THE alleged murderers of Lee Rigby lay in wait for a serviceman to kill “humanely” and chose the fusilier just because he was “the soldier that was spotted first”, a jury has heard.
Michael Adebolajo, 28, told detectives that he and his accomplice Michael Adebowale, 22, decided that a soldier “was the most fair target” as they had joined the army understanding that their life would be at risk, the Old Bailey was told.
The men are accused of mowing Fusilier Rigby down in a car before hacking him to death with a meat cleaver and knives near Woolwich Barracks in south-east London on 22 May.
During a police interview from 1 June played to the court, Adebolajo, with a copy of the Koran in front of him, said he had “set out determined that this way we will obey the command of Allah”.

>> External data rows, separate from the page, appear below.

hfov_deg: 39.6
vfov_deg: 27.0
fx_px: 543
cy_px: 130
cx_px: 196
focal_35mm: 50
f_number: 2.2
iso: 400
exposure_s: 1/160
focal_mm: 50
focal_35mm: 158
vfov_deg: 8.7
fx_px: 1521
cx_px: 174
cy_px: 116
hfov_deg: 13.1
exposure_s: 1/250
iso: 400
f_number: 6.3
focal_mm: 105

Referring to Adebowale as Ismail, he told detectives that the alleged murder was not “a personal vendetta”.
He said: “I have never met the family of Lee Rigby. Quite possibly I may have walked past one of them in the street. I do not hate them, nor does my brother Ismail, he does not. This is not a personal vendetta.”
Describing the day of the killing, he said: “We decided to wait in the vicinity of the barracks in Woolwich. By the command of Allah, we waited to find a soldier because between us we decided that the soldier is the most fair target because he joins the army with kind of an understanding that your life is at risk.”

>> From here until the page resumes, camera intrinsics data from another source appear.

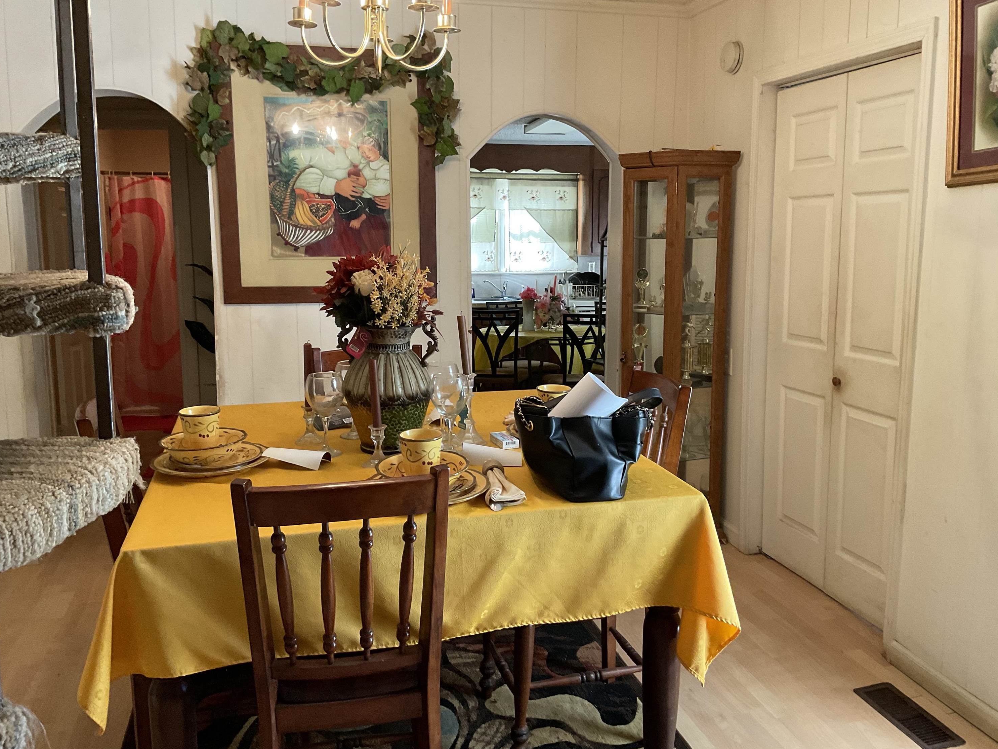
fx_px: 865
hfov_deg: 60.0
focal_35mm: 30
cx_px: 496
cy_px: 370
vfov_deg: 46.8
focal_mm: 3
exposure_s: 1/60
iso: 160
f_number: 1.8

He added: “It just so happened that he was the soldier that was spotted first.”
Adebolajo said it was “almost as if Allah had chosen” Lee Rigby, and that he had tried to cut his jugular because that was the most humane way of killing.
“When I thought about obeying Allah in the past I thought maybe it is possible to kill a man by driving into him,” Adebolajo said. “When he crossed the road in front of me so casually it was almost as if I was not in control of myself. I accelerated, I hit him and I think I also crashed into a signpost.”
He said: “We did not wish to give him much pain … I could see he was still alive.
“We exited the vehicle and I am not sure how I struck the first blow. The most humane way to kill any creature is to cut the jugular. This is what I believe, this is how we kill our animals in Islam.
“He may be my enemy but he is a man, so I struck at the neck and attempted to remove his head.”
Adebolajo also asked if it would be possible to speak to Fusilier Rigby’s family.
Adebolajo and Adebowale are both accused of murdering the soldier, attempting to murder a police officer and conspiracy to murder a police officer. They deny all the charges.
The prosecution laid out a series of agreed facts, including how Adebolajo handed a note to police, saying it was the first document he had made “since killing a man and being shot by police” and that it would make the officer to whom he gave it famous.
Jurors were told that extremist material belonging to Adebolajo was found at his father’s house. One book included a chapter entitled: “The virtues of killing a non-believer for the sake of Allah.”
The trial was adjourned until Monday.